Nutty Idea: How About 'Rona Unemployment Benefits That Last As Long As 'Rona Unemployment?
Senate Minority Leader Chuck Schumer (D-NY) and Sen. Ron Wyden (D-Oregon) introduced a nifty plan today that would extend the emergency unemployment benefits that were part of April's big coronavirus relief bill, the CARES Act. Those $600 per week payments are set to expire at the end of July, but the economic downturn is still very much with us, with a national unemployment rate for May of 13.3 percent and a new wave of COVID-19 outbreaks putting the brakes on reopening plans all over the place.
And since one of the biggest things we've learned from the viral clusterfuck that reopening has been trying to rush an opening when nothing's actually ready, the bill would tie the benefits' phase-out not to a specific schedule, but instead to the unemployment rates in each state, which would take some of the politics out of future tussles over recession relief. Politico calls it "the most prominent effort yet to expand federal policies that kick in automatically during a recession."
In the Schumer-Wyden plan, the extra weekly $600 in emergency unemployment benefits (over existing state unemployment insurance) would be phased out incrementally as states' unemployment rates start going below 11 percent.
Each percentage point drop in the rate, based on a three-month average, would correspond to a $100 decrease in enhanced weekly benefits, meaning at least some additional benefits would be available in a given state until its unemployment rate drops below 6 percent.
Like the supplemental unemployment benefits in the CARES Act, the extended benefits would be available to gig and part-time workers, and to independent contractors and the self-employed, regardless of whether state benefits are available to those classes of workers. Thirteen weeks of emergency unemployment benefits would be available through at least March 27, 2021, and would be phased out as states' unemployment rates go below 8.5 percent and 5.5 percent. Additional weeks would be available in states that still have 8.5 percent or higher unemployment.
That still wouldn't solve every problem for folks like the Oklahomans in the photo up top, who lined up at 2 a.m. Sunday for the chance to make an appointment to speak to someone at the state Employment Security Commission, in hopes of maybe resolving problems with their unemployment applications. But at least the federal benefit would be there for the states to fuck up on their own terms. Oklahoma, like Kentucky, is still working through a case backlog, which surely indicates how much the state values workers affected by this crisis. Hey, that makes TWO Fuck Gov. Kevin Stitt stories today!
The plan is an example of an "automatic stabilizer," a policy put in place to lessen the impact of a recession that doesn't require any additional action by Congress. For instance, lower family income makes people eligible for benefits like food stamps or Medicaid, at least until the GOP eliminates them altogether and everyone just magically gets a job in a declining economy.

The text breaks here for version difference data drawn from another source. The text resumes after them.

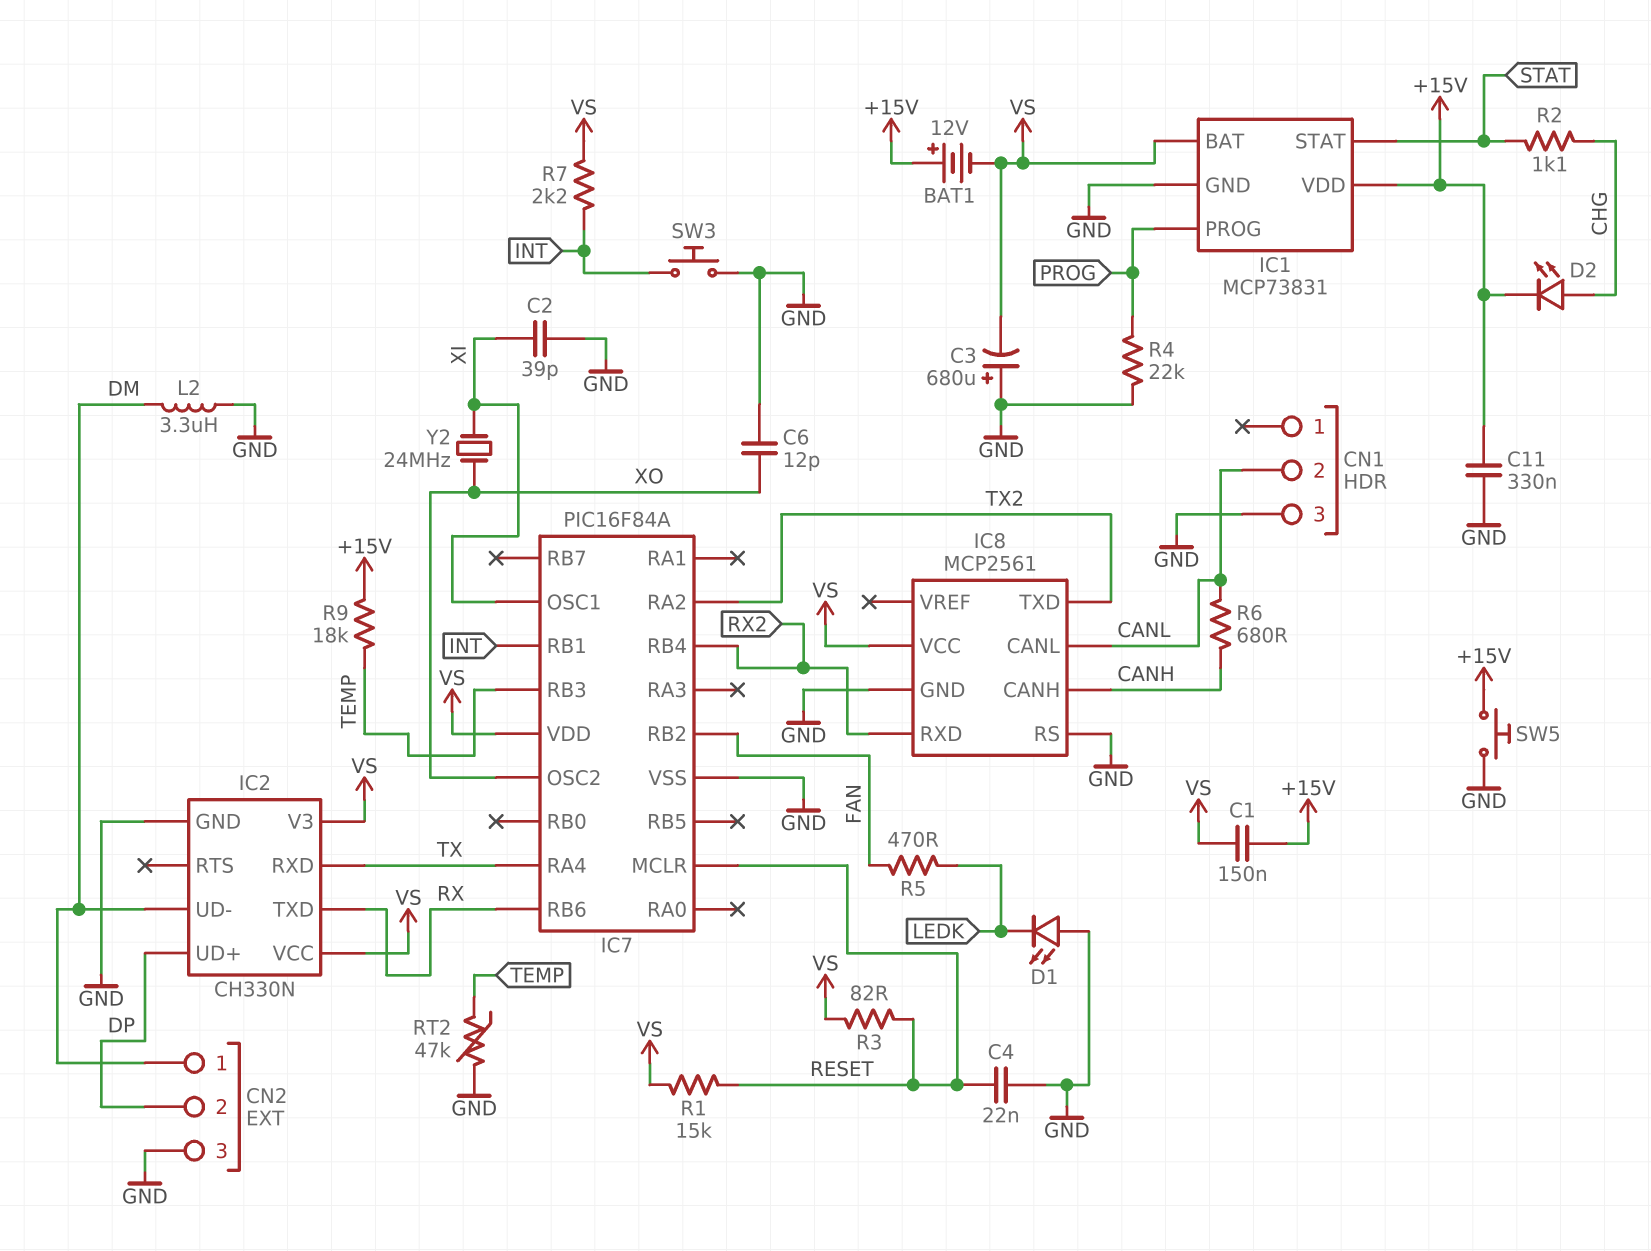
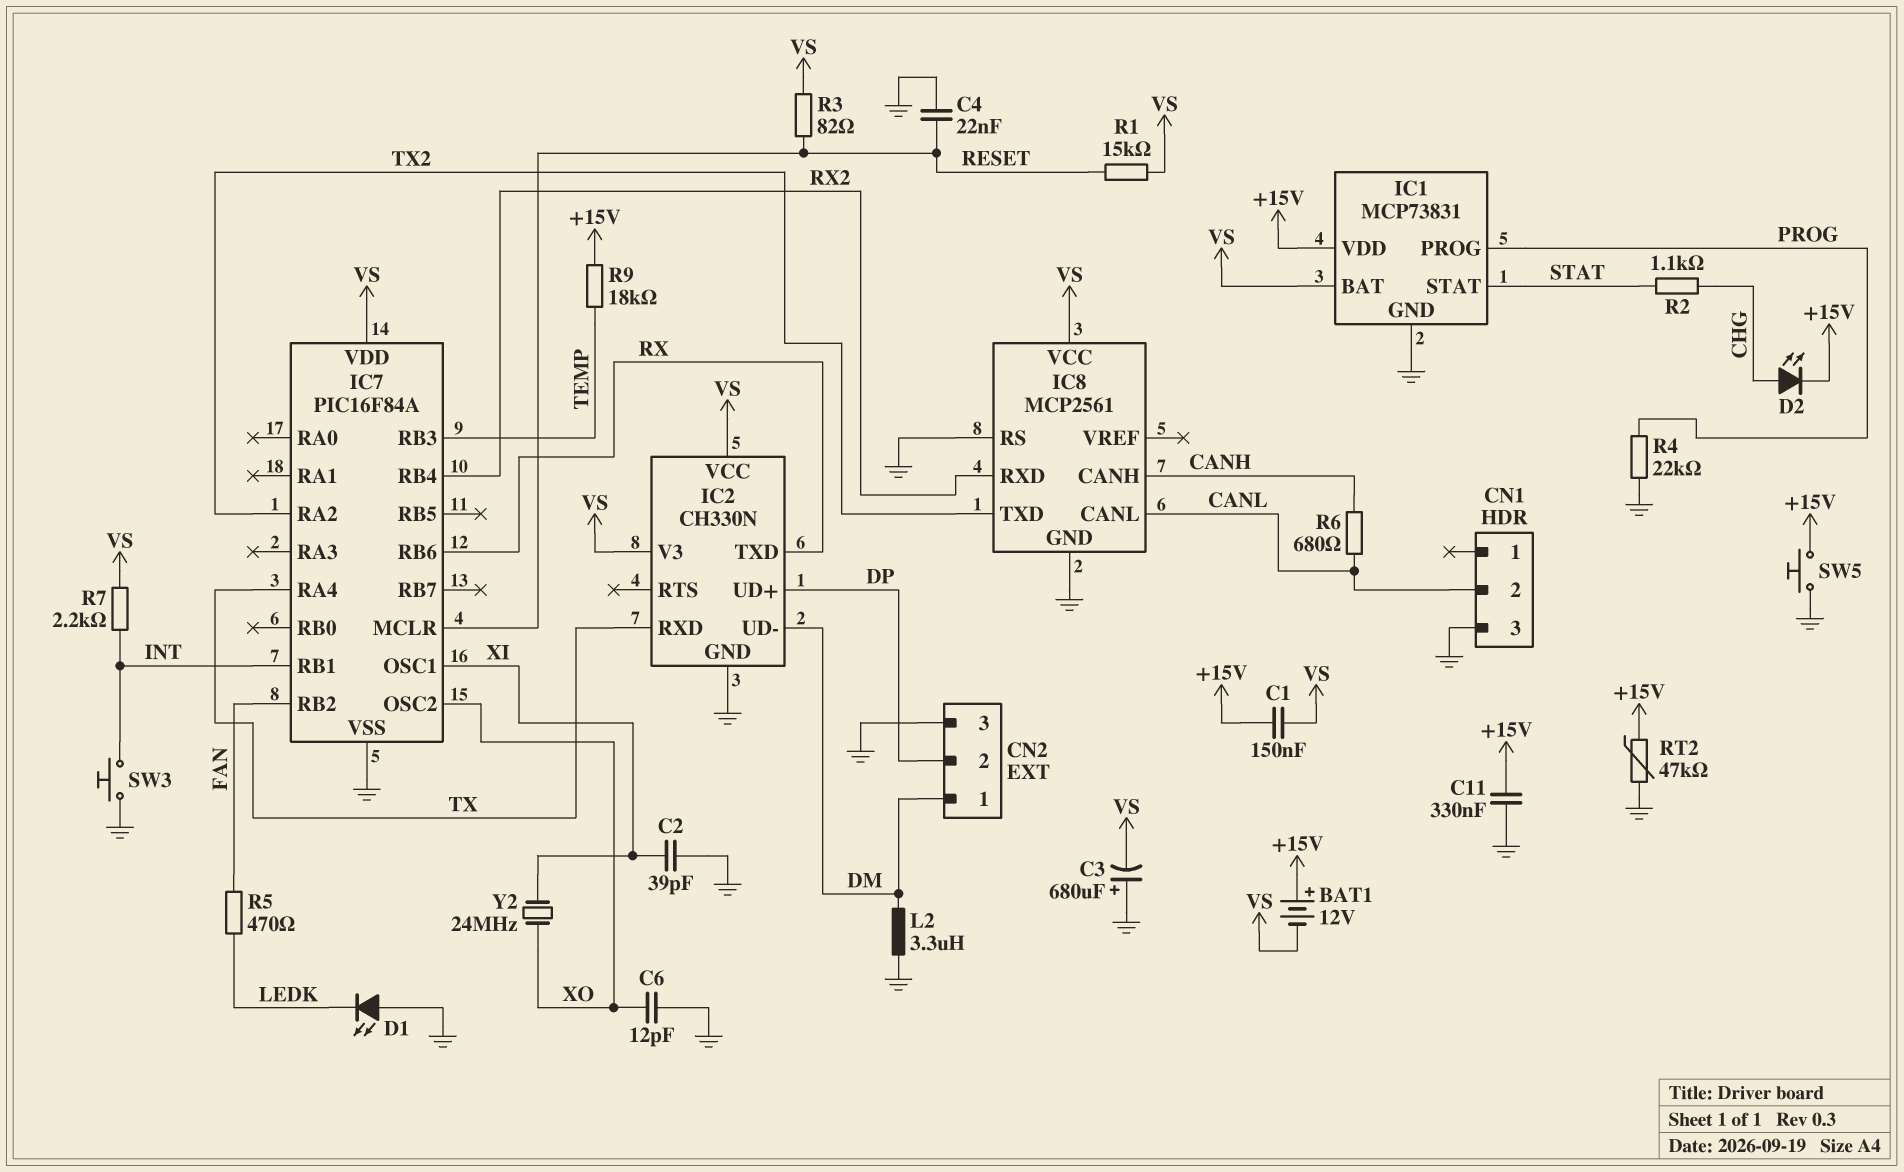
RT2: 47k (GND, TEMP) -> 47k (+15V, GND)

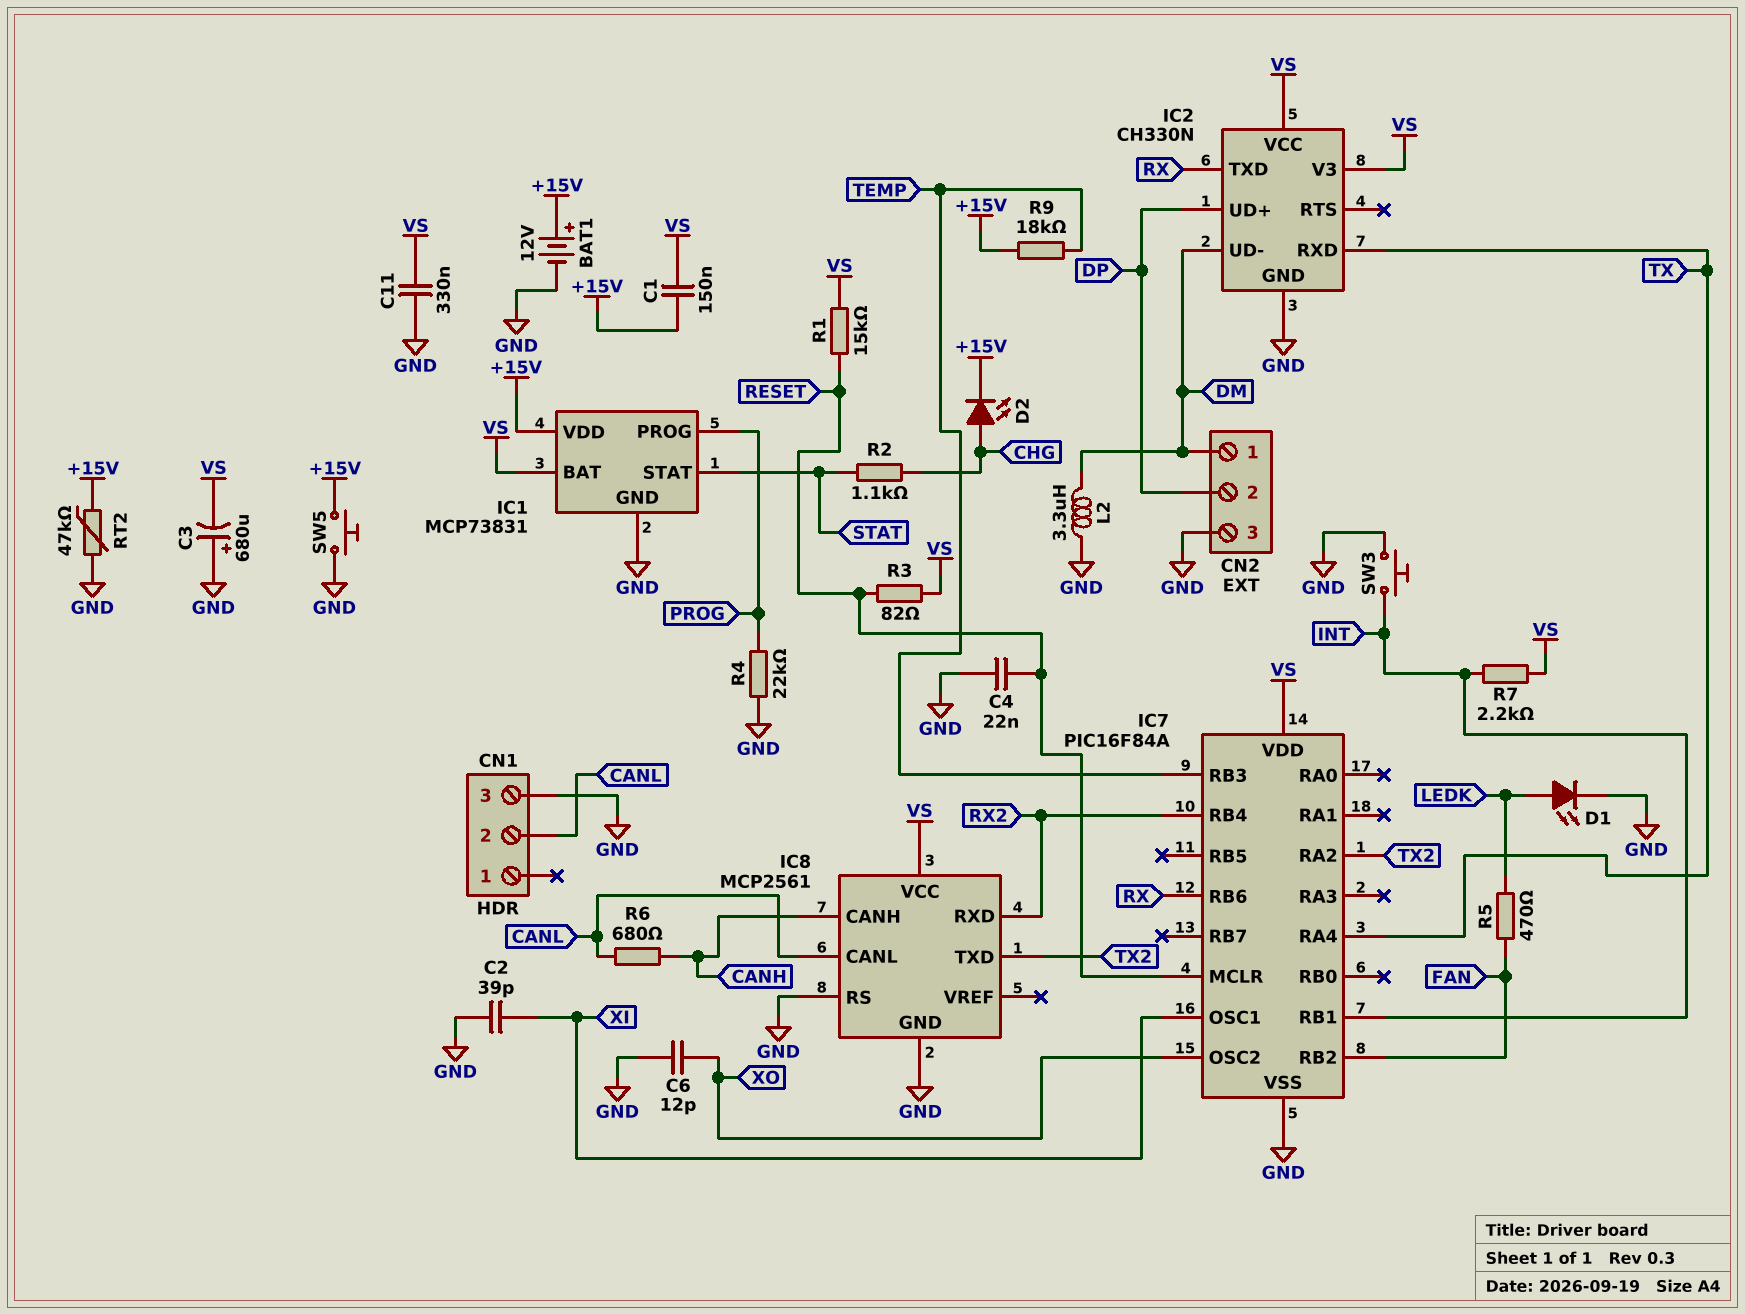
BAT1: 12V (plus +15V, minus VS) -> 12V (plus +15V, minus GND)
C11: 330nF (+15V, GND) -> 330nF (GND, VS)
D1: LED (A GND, K LEDK) -> LED (A LEDK, K GND)
Y2: 24MHz (XI, XO) -> none

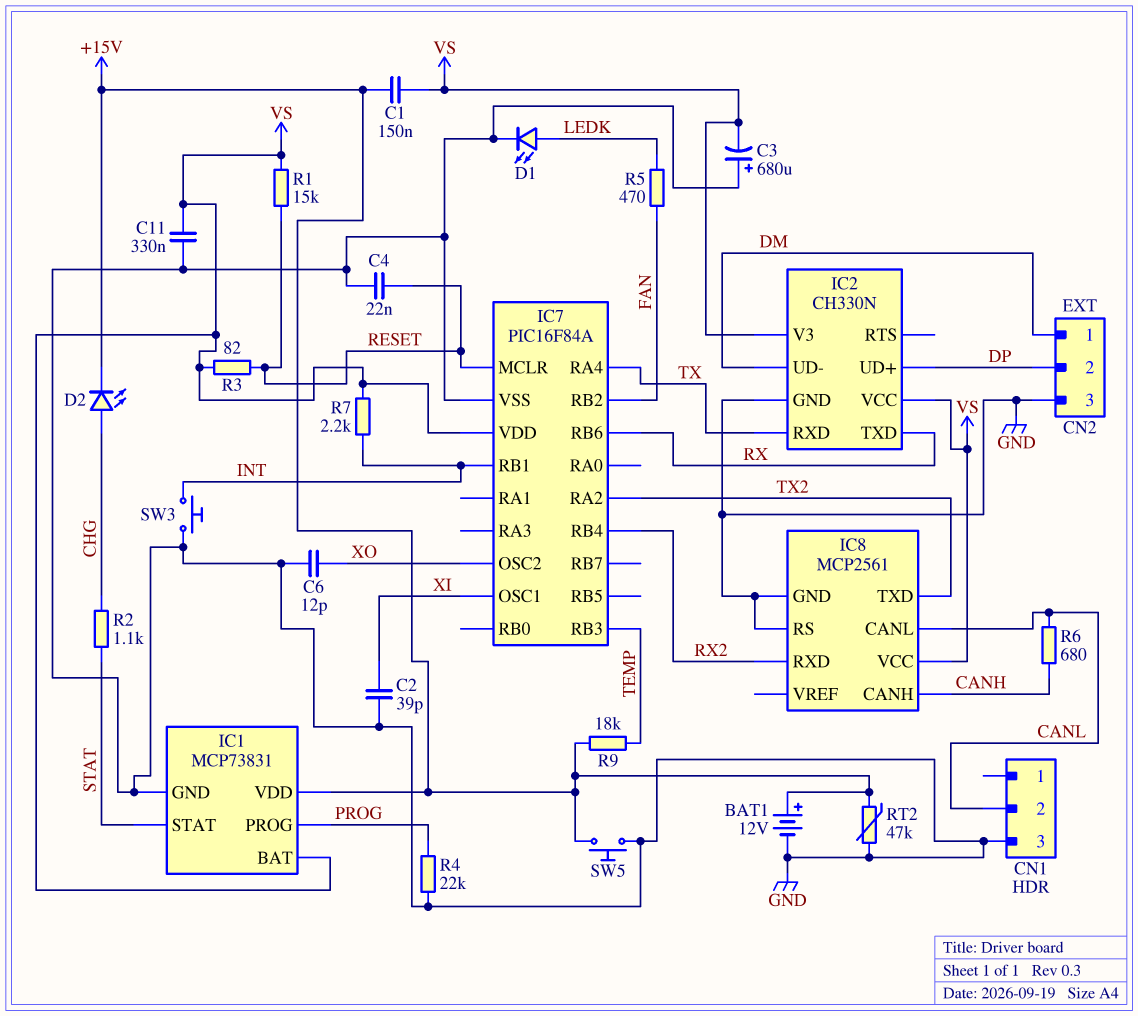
L2: 3.3uH (DM, GND) -> none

In this case, the additional federal benefits are reduced or stay in place based on a state's economic indicators, smoothing out the reduction in benefits for residents of states where the recovery takes longer. As Politico notes, this can be a good thing indeed, since such policies
don't rely on Congress to agree on helping vulnerable Americans during a crisis. But they can also be more difficult to pass politically because the cost of such plans is scored by the Congressional Budget Office upfront, as opposed to a series of piecemeal extensions that would be analyzed individually.
Oh, isn't that yet another lovely legacy of the Republican obsession with budget deficits, at least when Democrats are in office? The Politico story also notes that while House Speaker Nancy Pelosi has made positive remarks about automatic stabilizers, the House's own bill for the next stage of coronavirus stimulus doesn't include any such mechanisms. Looks like now there'll be a Senate bill to merge into that, huh? Like, if Mitch McConnell ever gets around to a new round of stimmy at all.
The Labor Department's monthly unemployment report for June will be out tomorrow instead of the usual Friday release, because Independence Day. It probably won't yet reflect the most recent round of freezes on reopening, so if Republicans start crowing that no extension of emergency unemployment is even needed, you just stare them icily in the eye and point to the infection rates in state after state. They'll completely ignore you, but you can at least have some data behind your rage.